Now, another sign of hard times for Sin City: A big buyout deal that’s in the cards for a year is suddenly off the table. Racetrack and casino company Penn National announced today that two investment firms have dropped their $6 billion plan to buy it up.
Gaming companies have taken a beating of late as consumers increasingly stay home. An industry that not so long ago billed itself as recession-proof now seems to be rolling snake eyes. Ashley Milne-Tyte reports.
Ashley Milne-Tyte: Whether you call it gambling or gaming, the industry has exploded in the last 10 years. But that’s part of its problem.
Joe Fath is an equity analyst with T. Rowe Price. He says the business isn’t all rolling dice and one-armed bandits anymore.
Joe Fath: It used to be primarily gaming-centric and now there is also a large non-gaming component spent which I would argue is more discretionary. You can see that in the retail numbers; you can see that in the restaurant numbers of those publicly traded companies.
With so much of their revenue now tied to things like food and lodging, gaming companies are in trouble. Gas and food costs are rocketing, the price of plane tickets is soaring and now airlines are cutting service to places like Las Vegas. Many gaming fans are staying home.
Keith Foley covers the sector for Moody’s Investors Services.

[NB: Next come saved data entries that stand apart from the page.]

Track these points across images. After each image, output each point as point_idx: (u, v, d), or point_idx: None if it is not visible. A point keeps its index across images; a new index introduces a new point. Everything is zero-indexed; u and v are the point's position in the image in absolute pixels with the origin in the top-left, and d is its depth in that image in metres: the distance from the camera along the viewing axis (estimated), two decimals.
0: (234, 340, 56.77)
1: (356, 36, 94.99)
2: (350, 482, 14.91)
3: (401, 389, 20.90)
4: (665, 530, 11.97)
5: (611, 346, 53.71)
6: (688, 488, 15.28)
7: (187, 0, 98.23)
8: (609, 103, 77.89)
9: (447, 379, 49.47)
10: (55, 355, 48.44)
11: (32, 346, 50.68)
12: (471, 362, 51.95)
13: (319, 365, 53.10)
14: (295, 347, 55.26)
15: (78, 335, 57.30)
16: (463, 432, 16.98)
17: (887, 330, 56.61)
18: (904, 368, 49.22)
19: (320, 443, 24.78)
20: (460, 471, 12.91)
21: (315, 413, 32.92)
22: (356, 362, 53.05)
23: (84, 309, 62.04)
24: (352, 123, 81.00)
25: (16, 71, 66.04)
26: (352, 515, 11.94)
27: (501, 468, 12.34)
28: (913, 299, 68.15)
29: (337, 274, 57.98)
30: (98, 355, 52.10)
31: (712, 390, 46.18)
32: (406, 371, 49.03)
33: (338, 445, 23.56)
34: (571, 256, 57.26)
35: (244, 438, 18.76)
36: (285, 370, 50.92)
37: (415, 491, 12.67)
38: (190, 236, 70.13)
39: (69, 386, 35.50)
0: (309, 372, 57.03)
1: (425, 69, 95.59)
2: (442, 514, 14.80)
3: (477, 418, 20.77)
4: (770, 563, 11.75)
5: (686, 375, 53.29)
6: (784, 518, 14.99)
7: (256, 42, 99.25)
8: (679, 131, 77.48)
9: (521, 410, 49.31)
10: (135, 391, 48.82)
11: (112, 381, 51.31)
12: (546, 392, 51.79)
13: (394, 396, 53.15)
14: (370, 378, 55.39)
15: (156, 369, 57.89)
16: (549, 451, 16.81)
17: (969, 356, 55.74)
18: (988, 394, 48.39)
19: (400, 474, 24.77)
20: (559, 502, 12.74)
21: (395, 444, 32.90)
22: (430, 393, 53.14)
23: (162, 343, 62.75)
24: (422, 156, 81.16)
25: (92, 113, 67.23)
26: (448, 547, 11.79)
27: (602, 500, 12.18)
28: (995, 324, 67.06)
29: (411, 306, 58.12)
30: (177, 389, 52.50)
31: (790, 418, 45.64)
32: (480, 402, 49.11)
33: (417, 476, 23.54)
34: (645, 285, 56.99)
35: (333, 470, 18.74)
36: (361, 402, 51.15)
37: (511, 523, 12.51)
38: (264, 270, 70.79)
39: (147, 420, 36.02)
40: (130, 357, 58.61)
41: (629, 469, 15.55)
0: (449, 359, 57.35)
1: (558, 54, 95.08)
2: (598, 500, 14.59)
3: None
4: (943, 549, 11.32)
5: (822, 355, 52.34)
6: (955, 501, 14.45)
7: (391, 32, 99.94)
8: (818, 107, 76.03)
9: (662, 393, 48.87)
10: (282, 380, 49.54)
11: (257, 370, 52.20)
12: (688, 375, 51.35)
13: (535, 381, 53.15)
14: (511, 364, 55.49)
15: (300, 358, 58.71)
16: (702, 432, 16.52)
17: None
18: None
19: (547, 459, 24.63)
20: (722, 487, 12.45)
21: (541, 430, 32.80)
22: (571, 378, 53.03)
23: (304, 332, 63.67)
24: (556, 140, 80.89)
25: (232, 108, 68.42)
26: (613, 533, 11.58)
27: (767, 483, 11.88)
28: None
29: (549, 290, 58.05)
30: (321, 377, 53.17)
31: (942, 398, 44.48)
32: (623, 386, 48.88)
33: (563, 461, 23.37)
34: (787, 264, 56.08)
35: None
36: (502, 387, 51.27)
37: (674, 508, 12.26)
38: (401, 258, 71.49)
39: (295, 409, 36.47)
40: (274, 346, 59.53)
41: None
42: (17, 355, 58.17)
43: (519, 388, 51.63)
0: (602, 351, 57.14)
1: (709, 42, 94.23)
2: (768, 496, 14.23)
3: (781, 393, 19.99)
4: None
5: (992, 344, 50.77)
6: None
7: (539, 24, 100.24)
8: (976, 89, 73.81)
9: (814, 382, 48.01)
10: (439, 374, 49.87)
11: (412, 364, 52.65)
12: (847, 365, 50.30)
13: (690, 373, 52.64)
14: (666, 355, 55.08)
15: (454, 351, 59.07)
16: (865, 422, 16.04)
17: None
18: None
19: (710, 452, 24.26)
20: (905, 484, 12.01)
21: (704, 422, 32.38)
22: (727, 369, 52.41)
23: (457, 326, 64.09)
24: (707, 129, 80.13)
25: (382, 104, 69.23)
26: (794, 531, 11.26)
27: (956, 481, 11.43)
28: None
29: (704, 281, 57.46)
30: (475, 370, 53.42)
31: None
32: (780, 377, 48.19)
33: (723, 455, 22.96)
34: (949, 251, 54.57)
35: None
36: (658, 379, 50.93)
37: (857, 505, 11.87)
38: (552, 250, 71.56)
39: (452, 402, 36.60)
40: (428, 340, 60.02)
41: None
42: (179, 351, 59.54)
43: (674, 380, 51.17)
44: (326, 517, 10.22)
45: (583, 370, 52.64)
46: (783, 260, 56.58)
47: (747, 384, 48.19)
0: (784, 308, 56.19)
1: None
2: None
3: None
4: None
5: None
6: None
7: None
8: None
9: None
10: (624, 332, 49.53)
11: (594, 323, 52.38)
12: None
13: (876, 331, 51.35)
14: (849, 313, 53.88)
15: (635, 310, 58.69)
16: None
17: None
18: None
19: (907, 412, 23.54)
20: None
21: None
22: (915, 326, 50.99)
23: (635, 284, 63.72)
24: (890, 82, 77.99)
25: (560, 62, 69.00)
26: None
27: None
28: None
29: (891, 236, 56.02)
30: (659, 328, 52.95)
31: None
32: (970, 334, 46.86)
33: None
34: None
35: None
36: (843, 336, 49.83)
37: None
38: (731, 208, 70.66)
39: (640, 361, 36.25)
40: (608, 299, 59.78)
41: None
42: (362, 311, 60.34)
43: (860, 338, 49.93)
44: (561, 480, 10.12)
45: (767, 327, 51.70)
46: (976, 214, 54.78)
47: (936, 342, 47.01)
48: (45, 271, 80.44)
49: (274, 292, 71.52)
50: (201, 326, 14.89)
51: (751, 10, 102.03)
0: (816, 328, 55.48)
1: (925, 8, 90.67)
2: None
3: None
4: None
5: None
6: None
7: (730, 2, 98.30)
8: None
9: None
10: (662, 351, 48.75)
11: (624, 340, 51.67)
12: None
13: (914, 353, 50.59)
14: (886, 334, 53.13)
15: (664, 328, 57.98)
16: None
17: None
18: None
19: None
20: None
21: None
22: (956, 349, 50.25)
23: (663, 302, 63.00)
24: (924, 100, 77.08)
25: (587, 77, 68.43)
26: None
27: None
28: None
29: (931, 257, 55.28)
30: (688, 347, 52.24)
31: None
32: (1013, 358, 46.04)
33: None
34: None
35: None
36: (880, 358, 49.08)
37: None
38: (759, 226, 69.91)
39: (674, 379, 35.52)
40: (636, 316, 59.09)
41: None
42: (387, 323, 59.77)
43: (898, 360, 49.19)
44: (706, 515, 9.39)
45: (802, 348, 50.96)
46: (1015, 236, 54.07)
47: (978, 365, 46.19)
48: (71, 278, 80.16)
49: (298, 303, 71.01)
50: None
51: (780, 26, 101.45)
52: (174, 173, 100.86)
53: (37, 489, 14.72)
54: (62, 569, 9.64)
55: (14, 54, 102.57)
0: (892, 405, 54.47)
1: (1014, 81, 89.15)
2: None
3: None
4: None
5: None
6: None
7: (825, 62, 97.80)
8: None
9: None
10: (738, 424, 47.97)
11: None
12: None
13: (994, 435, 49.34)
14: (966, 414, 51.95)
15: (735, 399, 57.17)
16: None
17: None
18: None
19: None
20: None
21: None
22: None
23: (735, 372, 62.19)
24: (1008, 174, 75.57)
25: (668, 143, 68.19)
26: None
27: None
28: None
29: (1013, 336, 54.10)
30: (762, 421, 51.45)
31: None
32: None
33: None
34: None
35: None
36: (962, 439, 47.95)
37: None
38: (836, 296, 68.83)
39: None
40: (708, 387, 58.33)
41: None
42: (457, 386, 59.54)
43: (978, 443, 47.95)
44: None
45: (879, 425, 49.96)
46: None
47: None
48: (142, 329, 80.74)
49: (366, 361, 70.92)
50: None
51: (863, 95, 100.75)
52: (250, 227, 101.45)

He says while gaming companies did a good job of marketing themselves as recession-proof, the fact is that the new, expanded industry hasn’t been around long.
Keith Foley: And to suggest it’s recession-resistant sort of discounts the fact it never really went through a recessionary period.
It certainly is now. Foley says this lean period will be a good test of how different companies manage their costs and pull in traffic.
Foley: I don’t think the interest in gaming has declined. I think the interest actually has increased in gaming. So, I would expect that when the economy recovers, that in fact the industry would benefit from the recovery.
Until that recovery comes, gaming companies will continue to struggle, Foley says. Many of them are weighed down with debt, and bankers are tightening the terms on those loans. Moody’s has downgraded 17 casino companies this year.
In New York, I’m Ashley Milne-Tyte for Marketplace.